Example prolog for ARM or Thumb-2 (ARMv7)
push {r4-r7, lr} // save LR, R7, R4-R6 |
add r7, sp, #12 // adjust R7 to point to saved R7 |
push {r8, r10, r11} // save remaining GPRs (R8, R10, R11) |
vstmdb sp!, {d8-d15} // save VFP/Advanced SIMD registers D8 |
// (aka S16-S31, Q4-Q7) |
sub sp, sp, #36 // allocate space for local storage |
Listing 2 shows an example epilog that restores the registers saved by the preceding prolog.
Example epilog for ARM or Thumb-2 (ARMv7)
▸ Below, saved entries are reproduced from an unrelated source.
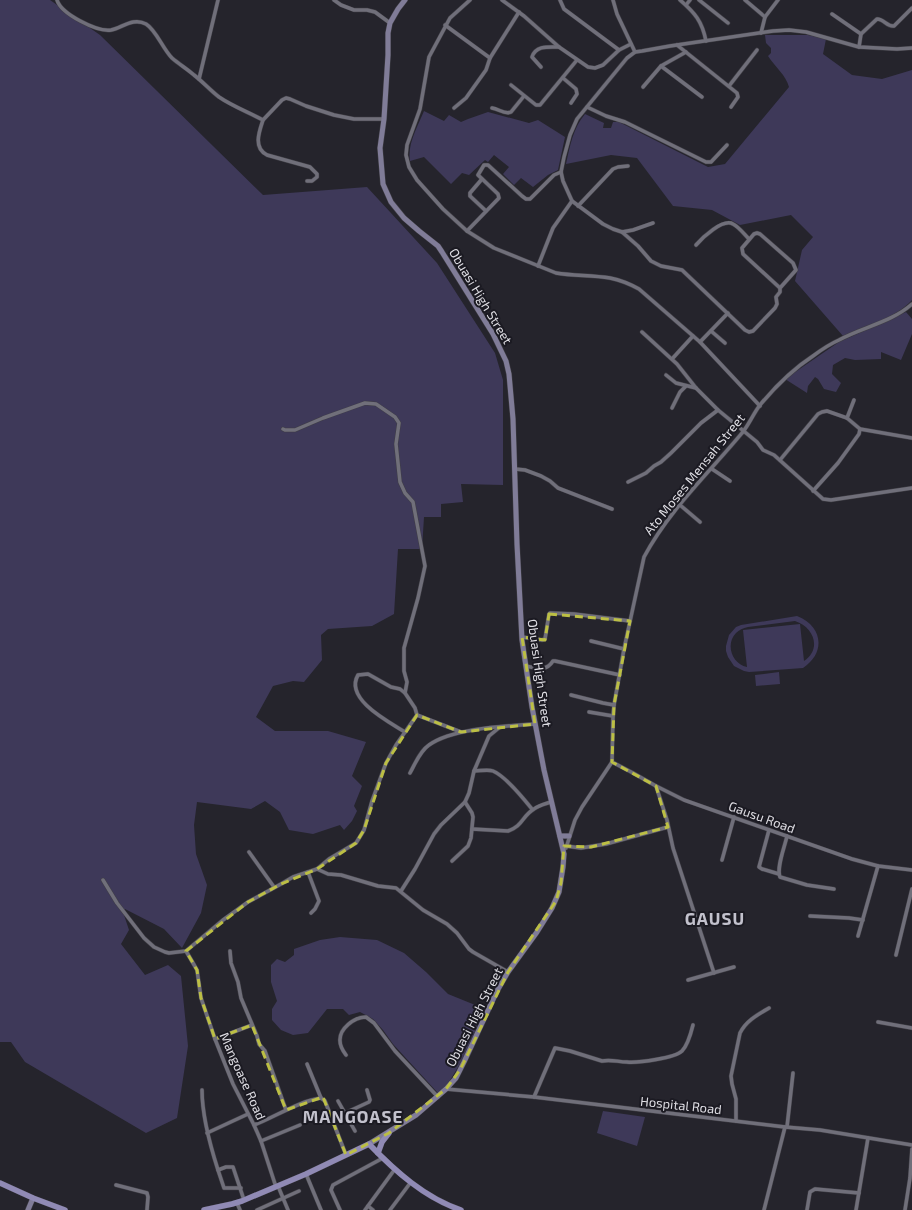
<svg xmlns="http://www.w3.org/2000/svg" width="912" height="1210" font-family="'Exo 2',sans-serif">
<rect width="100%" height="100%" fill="#25242c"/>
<g fill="#3e3959" fill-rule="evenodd">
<path d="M0,0h50l50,35 163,160 104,-8 70,76 58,90 8,27v105l-42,-1 2,18 -22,2v13h-17l-2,32h-24l-4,65 -22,12 -44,3 -7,6 1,25 -18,22 -11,-1 -20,5 -17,31 19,14h53l38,11 -14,34 10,10 -8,20 3,5 -5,10 -8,9 -4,-5 -27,9 -24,-4 -9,-18 -15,-11 -14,8 -54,-7 -3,23 2,29 11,31 -6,28 -19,35 -18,-19 -39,-20 -1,6 5,15 -8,14 24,31 23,-10 13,11 7,70 -11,72 -31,15 -121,-71 -14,-20h-11z"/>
<path d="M765,35h43l18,4 -3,15 29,21 30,4 30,-9v230c-16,18 -47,27 -69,36l-48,-55 7,-31 11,-13 -22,-22 -51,10 -28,-15 -39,-4 -36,-48 -26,-3 -45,9c4,-18 7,-36 19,-50l19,9 -1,5h8l2,-6h6l89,45 17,-3 64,-77c-3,-12 -14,-20 -21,-31l3,-3v-5l-5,-5z"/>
<path d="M424,111l20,10 5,-6 12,7 7,-3 20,-7 41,11 9,-3 27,17 -7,33 -10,5 -15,12 -12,-9 -7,7 -11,-11 6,-7 -15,-12 -6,7 -3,-2 -16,15 -7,-2 -11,11 -27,-27 -14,4c-3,-17 8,-35 14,-50z"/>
<path d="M906,312l6,7v15l-11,26 -20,-8v7l-26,1 -10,-2 -12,7 -1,9 9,9 -5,9 -12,-3 -6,-10 -3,-2 -7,9 -1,7 -22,-14 54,-37z"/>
<path d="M797,616c26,10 29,37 6,52l-54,4 -5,-1 -10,-5 -6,-9 -2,-6v-5l3,-11 7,-8 5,-2zM795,621c19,6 27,28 9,40l-4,-37 -57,6 4,37c-15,-3 -22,-23 -11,-34 3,-3 7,-5 12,-6z"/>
<path d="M779,672l1,12 -24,2 -1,-11z"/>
<path d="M340,937l37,3 27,13 22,19 22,22 37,15 -22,50 -14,23 -10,10h-2l-44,-48 -10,-14 -10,-11 -13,-7 -11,3 -6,-6h-16l-19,24 -15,2 -12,-5 -9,-10v-11l5,-8 -6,-19v-17l6,-6 8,3 9,-7v-6l26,-9z"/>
<path d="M603,1111l42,6 -8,29 -40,-13z"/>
</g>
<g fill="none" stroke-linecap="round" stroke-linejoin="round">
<g stroke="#403f46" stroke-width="4.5">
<g id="street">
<path d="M57,0c4,14 40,32 54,30 11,-2 22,-13 35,-6 10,6 17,25 26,34 7,6 15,11 22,17 9,7 16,15 25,22 13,9 29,15 44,23l19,-20 4,-2 4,1 16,7 28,9 20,4h30"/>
<path d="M334,0l7,5 13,5h13l8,2 15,11"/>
<path d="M470,0l-20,18 -21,39 -9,52 -13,36 -1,10 3,12 8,13 26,29 24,22 27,17 62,25c18,3 36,2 54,5 10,2 20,6 29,11l61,53 60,64"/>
<path d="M502,0l22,16 35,31 29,20 7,1 8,-3 16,-15 12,-6"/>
<path d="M560,0l4,9 55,41"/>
<path d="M613,0l4,14 18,38"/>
<path d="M680,0c15,13 22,21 26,41"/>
<path d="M699,0l29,23"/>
<path d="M745,0l20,17"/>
<path d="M686,5l4,-5"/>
<path d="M832,14l29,20 16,-15c7,0 10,8 17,7l18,-18"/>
<path d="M445,25l45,33 -4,12 -20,28 -12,10"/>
<path d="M761,33l4,-16 13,-17"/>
<path d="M677,45l60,48 1,4 -7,10"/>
<path d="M859,47l2,-13"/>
<path d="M490,58l29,-46"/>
<path d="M661,66l41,31"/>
<path d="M541,67l-9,-10c4,-12 17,-10 27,-10"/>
<path d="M563,78l13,11 1,5 -6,9"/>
<path d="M199,79l19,-79"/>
<path d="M511,85l25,20h4l37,-45"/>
<path d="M729,86l28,-36"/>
<path d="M643,87l18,-21 25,-14"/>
<path d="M587,107l19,9 19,6 81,40h5l16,-17"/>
<path d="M492,108c7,1 13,7 19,4l13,-16"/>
<path d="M263,120c-4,12 -10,28 4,35l43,12 7,7v3l-5,4h-5"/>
<path d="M482,179l-12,14v3l16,15"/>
<path d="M578,206l35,-37 5,-2 10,-1"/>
<path d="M653,223l-20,7 -11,2 -9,-3 -10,-5 -31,-23 -9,-20 -2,-9 3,-15 6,-22 7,-16 50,-61 8,-6 7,-1 28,-5 103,-15 16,-1 17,2 53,15 38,2 15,-1"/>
<path d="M467,231l32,-33 -1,-4 -20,-19 6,-10h4l34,31 4,3h4l24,-24 7,-3"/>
<path d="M622,232l16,14 13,15 10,5 21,4 63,60 4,2 4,-1 22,-23 2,-4 -1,-7 4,-5v-4l16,-18 -3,-7 -33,-29 -3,-1 -3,1 -12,14 1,6 37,34"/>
<path d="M696,245c6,-7 27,-27 37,-21 6,3 11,10 16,15"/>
<path d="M538,266l15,-38 19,-27"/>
<path d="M711,331l14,12"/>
<path d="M642,332l35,32 19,24 22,22 39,32 6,8 11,5 49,44 8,1 81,-12"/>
<path d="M700,342l28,-29"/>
<path d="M672,359l21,-23"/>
<path d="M666,375l10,8 20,5"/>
<path d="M672,408l8,-16 6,-6"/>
<path d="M847,418l7,-18"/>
<path d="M283,429l2,1h10l28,-12 42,-15 11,1 19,13 4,6 -3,21 4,38 5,11 8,9 12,64 -7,32 -14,50v23l3,11 -2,11 10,15 2,7 44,17"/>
<path d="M780,460l38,-46 4,-2 5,-1 20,7 13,11 52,9"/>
<path d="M515,469l10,1 16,6 9,5 8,7 54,21"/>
<path d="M712,469l18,12"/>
<path d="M628,482l18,-9 8,-7 7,-4 10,-9 30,-30 17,-13"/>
<path d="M813,491l25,-28 21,-29 1,-5"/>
<path d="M680,505l20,17"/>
<path d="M522,637l20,3 3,-1 4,-25 1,-1 24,1 56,7"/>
<path d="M591,641l33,8"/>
<path d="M526,666c11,2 20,6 27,-5h2l65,14"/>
<path d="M405,693l-5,-4 -9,-2 -23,-13 -10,1c-14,24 31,47 47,57"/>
<path d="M571,695l32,8 11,2"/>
<path d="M589,712l24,4"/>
<path d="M612,762l1,-46 1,-11 10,-56 20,-92c25,-47 64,-83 98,-124 7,-8 11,-19 18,-28 15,-18 33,-36 53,-49 8,-6 17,-12 26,-16 24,-13 53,-18 73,-36"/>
<path d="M612,762l21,11 23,13 28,14 168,59 26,7 34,4"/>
<path d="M474,771c6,0 14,-2 19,0 12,5 31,28 39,38"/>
<path d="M410,773c5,-9 10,-22 19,-28 23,-17 77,-19 106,-21"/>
<path d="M656,786l11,34 6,28 41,125"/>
<path d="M472,829l36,2c15,-5 14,-15 26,-22 5,-4 11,-5 17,-7"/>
<path d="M769,830l-10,37 3,2 17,5"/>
<path d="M787,836c-2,10 -11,32 -7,41l27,8 27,4"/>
<path d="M566,846l15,2 25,-4 62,-17"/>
<path d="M566,848l9,-28 7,-13 30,-45"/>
<path d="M249,852l25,35"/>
<path d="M722,860l12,-43"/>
<path d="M452,861l16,-15 3,-8 2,-21 -1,-4 -7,-11"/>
<path d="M317,869l11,5 13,1 37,11 18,2 27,22 24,14 10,9 12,16 4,3 35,20"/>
<path d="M308,872l11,29 -4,8 -4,4"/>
<path d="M103,880l14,23 27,35 10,9 11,5 4,1 17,-2 37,-31 25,-18 33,-18 12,-7 24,-8 12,-10 27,-16 8,-13 8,-29 14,-38 10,-18 21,-30"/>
<path d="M401,891l14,-22 19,-35 7,-9 24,-23 4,-9 5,-22 15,-35 11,-9"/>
<path d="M810,916l39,2 14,2"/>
<path d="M858,936l20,-70"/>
<path d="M186,951l7,12 4,7 4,28 14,41 18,45 21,41 7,16 15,46"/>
<path d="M230,951l1,12 7,19 3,16 16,38 2,8 6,7 21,59"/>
<path d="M896,955l16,-66"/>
<path d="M688,980l46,-13"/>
<path d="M878,1022l34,6"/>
<path d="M215,1039l37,-14"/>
<path d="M346,1055c-3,-4 -6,-9 -6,-14 -1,-12 14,-24 26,-24l8,6 21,28 43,46"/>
<path d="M307,1064l14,34"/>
<path d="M446,1089l88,8 251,30 35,3 92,15"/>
<path d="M202,1090c0,26 8,55 16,80l8,-3h7l11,33"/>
<path d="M534,1097l21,-49 15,3 32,10c9,-2 16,1 25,1 11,1 48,-4 55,-11 6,-6 9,-18 11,-26"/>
<path d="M338,1101l17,30"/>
<path d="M332,1119l37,-17 1,-2 -3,-10"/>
<path d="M736,1121v-22l-4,-15 -1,-8 9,-43c6,-12 17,-18 29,-25"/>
<path d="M254,1125c21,-8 45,-24 67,-27l4,3 21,54"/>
<path d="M787,1127l6,-54"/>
<path d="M207,1133l41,-19"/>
<path d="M261,1141l39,-16"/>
<path d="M218,1170l6,18h17"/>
<path d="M306,1174l15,36"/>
<path d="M116,1185l31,8 1,4 -1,13"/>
<path d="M278,1186l10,24"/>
<path d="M237,1203l3,7"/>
<path d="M368,1206l5,4"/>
<path d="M257,1210l42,-19"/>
<path d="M340,1210l-9,-20 2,-5 50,-27"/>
<path d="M365,1210l30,-41"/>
<path d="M390,1210l21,-28"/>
<path d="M764,1210l21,-83"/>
<path d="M807,1210l3,-18 5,-3 44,4"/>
<path d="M856,1210l12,-72"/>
<path d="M905,1210l5,-32 2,-29"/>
</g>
</g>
<g stroke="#403f46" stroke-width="6">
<g id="secondary">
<path d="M560,836h9"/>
<path d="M369,1144l47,-29 30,-26 10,-11 8,-16 33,-71 11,-19 29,-40 15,-24 7,-16 4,-25 1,-13 -20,-84 -12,-63 -10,-67 -5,-96 -4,-125 -4,-45 -3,-13 -13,-27 -51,-82 -4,-6 -19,-15 -15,-13 -13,-16 -8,-18 -3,-36 4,-29 4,-64v-22l2,-10 8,-14 7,-9"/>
<path d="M28,1210l5,-12"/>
</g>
</g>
<g stroke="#403f46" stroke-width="6">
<g id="primary">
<path d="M378,1153l4,-11 7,-9"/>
<path d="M0,1183l33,15 32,12"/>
<path d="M204,1210l28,-6 10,-3 64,-27 63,-30c26,27 56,54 92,66"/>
</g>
</g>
<use href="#street" stroke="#706f7a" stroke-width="3.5"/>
<use href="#secondary" stroke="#807c98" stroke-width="5"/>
<use href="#primary" stroke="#908ab5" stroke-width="5.5"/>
</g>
<path fill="none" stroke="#bcbf44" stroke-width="3" stroke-dasharray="8 5" stroke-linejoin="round" d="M549,614l81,7 -16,84 -2,57 44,24 12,41 -77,20 -27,-1 -3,37 -5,18 -48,71 -48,98 -14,19 -57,44 -43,22 -23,-58 -37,13 -34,-85 -37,14 -14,-41 -4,-28 -11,-19 62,-49 33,-18 36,-15 39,-26 8,-13 22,-67 31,-48 44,17 74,-8 -13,-87 23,3z"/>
<g text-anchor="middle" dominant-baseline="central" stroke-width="4" stroke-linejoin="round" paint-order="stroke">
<g font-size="13" fill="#dedde3" stroke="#1b1a22">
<text transform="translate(481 296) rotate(59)">Obuasi High Street</text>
<text transform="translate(694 474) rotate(-51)">Ato Moses Mensah Street</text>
<text transform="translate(540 673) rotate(82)">Obuasi High Street</text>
<text transform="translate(762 817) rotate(20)">Gausu Road</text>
<text transform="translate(474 1017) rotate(-63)">Obuasi High Street</text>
<text transform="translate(243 1076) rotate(66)">Mangoase Road</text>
<text transform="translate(681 1105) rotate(6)">Hospital Road</text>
</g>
<g font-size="17" font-weight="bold" letter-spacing="1" fill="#c2c1cc" stroke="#1b1a22">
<text x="715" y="918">GAUSU</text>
<text x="353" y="1116">MANGOASE</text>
</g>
</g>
</svg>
add sp, sp, #36 // deallocate space for local storage |
vldmia sp!, {d8-d15} // restore VFP/Advanced SIMD registers |
pop {r8, r10, r11} // restore R8-R11 |
pop {r4-r7, pc} // restore R4-R6, saved R7, return to saved LR |
Register preservation on the ARMv7 architecture is the same as that for the ARMv6 architecture, except for the changes and additions noted in Table 1.
Type |
Name |
Preserved |
Notes |
---|---|---|---|
VFP register |
D0-D7 |
No |
Also known as Q0-Q3 on ARMv7. These registers are accessible from Thumb mode on ARMv7. |
|
D8-D15 |
Yes |
Also known as Q4-Q7 on ARMv7. These registers are accessible from Thumb mode on ARMv7. |
|
D16-D31 |
No |
Only available in ARMv7. Also known as Q8-Q15. |
For information about all other registers, see Table 2.